> **MATERIAL FOR THIS EXERCISE**
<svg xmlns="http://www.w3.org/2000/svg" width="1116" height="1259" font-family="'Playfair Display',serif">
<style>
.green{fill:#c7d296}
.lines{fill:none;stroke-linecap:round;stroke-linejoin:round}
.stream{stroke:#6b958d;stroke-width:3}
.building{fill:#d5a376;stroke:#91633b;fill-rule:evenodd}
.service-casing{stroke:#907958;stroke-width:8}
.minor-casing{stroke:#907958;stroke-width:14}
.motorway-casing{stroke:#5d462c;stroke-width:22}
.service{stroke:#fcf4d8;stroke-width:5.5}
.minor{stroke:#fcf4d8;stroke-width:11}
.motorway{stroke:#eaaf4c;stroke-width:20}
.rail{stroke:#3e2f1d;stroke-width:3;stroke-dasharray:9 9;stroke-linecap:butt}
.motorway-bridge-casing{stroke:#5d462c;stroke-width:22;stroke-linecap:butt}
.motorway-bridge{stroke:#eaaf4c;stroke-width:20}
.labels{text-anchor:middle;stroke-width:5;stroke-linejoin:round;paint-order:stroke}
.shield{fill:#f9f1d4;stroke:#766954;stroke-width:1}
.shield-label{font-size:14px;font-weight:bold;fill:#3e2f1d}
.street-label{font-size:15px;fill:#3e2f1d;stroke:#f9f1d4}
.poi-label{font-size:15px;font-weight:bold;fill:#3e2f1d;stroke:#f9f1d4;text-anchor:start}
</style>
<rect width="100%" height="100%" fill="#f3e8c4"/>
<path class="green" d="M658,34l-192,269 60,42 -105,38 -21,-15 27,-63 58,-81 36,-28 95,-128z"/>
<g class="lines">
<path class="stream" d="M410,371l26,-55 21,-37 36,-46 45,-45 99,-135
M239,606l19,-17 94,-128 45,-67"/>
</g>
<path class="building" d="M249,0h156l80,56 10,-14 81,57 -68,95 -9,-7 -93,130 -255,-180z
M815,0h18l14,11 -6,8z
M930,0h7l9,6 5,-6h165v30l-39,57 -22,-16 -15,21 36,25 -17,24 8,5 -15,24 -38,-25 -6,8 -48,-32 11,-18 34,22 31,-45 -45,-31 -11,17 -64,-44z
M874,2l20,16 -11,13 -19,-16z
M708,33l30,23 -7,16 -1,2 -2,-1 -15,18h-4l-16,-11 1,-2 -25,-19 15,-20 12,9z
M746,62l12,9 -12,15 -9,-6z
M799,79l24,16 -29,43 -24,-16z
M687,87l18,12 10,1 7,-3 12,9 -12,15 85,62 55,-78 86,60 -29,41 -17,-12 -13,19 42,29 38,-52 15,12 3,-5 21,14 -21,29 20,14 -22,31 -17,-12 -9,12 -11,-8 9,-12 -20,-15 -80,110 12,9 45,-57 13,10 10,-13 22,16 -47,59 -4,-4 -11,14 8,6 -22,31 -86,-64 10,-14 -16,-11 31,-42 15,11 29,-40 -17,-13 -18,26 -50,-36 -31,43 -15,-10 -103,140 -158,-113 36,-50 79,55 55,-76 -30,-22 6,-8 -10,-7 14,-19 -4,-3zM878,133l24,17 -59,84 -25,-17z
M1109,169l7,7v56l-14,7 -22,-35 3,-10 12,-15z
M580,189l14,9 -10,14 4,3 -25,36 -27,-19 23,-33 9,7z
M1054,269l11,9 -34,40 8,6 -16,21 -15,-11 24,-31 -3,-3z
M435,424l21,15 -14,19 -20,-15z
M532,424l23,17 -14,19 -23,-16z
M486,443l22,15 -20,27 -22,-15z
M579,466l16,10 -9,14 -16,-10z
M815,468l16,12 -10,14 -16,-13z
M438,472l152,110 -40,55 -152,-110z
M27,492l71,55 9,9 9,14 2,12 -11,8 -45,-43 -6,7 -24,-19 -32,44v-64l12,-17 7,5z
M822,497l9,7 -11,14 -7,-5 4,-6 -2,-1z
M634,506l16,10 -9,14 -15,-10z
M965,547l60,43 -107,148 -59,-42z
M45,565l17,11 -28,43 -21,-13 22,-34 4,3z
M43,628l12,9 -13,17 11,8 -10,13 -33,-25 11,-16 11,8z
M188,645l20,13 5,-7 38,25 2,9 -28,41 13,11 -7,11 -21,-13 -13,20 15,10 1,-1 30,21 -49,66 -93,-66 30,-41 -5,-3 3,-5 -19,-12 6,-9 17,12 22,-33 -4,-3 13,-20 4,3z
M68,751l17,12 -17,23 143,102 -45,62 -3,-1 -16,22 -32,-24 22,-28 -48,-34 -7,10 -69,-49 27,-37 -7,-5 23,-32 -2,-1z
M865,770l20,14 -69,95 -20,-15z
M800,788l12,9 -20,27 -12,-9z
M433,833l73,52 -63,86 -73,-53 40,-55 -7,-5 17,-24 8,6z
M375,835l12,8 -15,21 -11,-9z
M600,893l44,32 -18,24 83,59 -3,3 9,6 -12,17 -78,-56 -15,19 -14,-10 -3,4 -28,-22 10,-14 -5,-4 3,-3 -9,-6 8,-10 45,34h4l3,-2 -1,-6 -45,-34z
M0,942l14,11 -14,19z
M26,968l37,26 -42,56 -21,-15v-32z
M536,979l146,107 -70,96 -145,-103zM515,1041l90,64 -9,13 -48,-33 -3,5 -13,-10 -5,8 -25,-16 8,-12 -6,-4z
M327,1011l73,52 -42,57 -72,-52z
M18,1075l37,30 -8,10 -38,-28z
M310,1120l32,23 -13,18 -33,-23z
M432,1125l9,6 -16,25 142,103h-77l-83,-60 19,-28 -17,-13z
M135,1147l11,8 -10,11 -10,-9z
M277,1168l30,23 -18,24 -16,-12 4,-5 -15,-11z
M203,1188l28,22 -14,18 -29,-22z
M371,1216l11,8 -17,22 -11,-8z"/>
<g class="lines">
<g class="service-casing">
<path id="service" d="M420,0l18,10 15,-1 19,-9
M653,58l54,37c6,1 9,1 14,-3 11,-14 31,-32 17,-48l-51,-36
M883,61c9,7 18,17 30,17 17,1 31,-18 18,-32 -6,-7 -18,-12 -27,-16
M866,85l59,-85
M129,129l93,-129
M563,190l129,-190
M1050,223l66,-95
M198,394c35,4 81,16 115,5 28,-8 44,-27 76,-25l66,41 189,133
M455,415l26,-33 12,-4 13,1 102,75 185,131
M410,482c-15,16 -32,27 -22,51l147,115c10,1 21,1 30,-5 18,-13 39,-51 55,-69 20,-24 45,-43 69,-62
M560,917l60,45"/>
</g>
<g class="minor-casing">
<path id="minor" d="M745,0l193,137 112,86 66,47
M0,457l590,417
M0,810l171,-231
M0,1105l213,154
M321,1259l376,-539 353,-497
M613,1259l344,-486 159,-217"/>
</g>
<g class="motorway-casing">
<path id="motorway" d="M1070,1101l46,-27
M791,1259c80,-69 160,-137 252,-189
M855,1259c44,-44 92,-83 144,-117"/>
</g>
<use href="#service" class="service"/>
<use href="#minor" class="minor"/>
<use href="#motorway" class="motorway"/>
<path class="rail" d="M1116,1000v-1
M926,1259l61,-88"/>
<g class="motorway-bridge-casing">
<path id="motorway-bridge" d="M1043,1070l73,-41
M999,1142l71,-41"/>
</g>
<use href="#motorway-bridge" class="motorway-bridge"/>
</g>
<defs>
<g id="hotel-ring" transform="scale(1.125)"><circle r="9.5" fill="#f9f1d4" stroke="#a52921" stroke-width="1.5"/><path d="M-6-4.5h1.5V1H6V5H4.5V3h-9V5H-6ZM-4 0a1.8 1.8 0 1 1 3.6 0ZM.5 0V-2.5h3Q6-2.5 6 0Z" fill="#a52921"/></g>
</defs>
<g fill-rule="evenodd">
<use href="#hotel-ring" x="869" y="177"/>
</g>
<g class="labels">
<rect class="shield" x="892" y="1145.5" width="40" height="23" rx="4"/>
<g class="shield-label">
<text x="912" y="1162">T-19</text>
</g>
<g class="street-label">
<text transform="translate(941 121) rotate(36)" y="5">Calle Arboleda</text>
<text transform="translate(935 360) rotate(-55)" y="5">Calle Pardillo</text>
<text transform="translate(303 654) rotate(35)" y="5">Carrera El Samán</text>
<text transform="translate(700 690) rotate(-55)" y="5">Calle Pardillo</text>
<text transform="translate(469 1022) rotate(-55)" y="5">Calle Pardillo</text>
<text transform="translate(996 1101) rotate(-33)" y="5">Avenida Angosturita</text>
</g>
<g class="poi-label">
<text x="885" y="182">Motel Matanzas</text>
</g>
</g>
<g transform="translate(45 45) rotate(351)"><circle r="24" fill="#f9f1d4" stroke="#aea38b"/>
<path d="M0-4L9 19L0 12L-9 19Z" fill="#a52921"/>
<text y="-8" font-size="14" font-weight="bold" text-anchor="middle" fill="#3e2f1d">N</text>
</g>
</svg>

> **WORK REQUEST**
Go through the data and show every line where "evenodd" occurs.

> **REPLY**
.building{fill:#d5a376;stroke:#91633b;fill-rule:evenodd}
<g fill-rule="evenodd">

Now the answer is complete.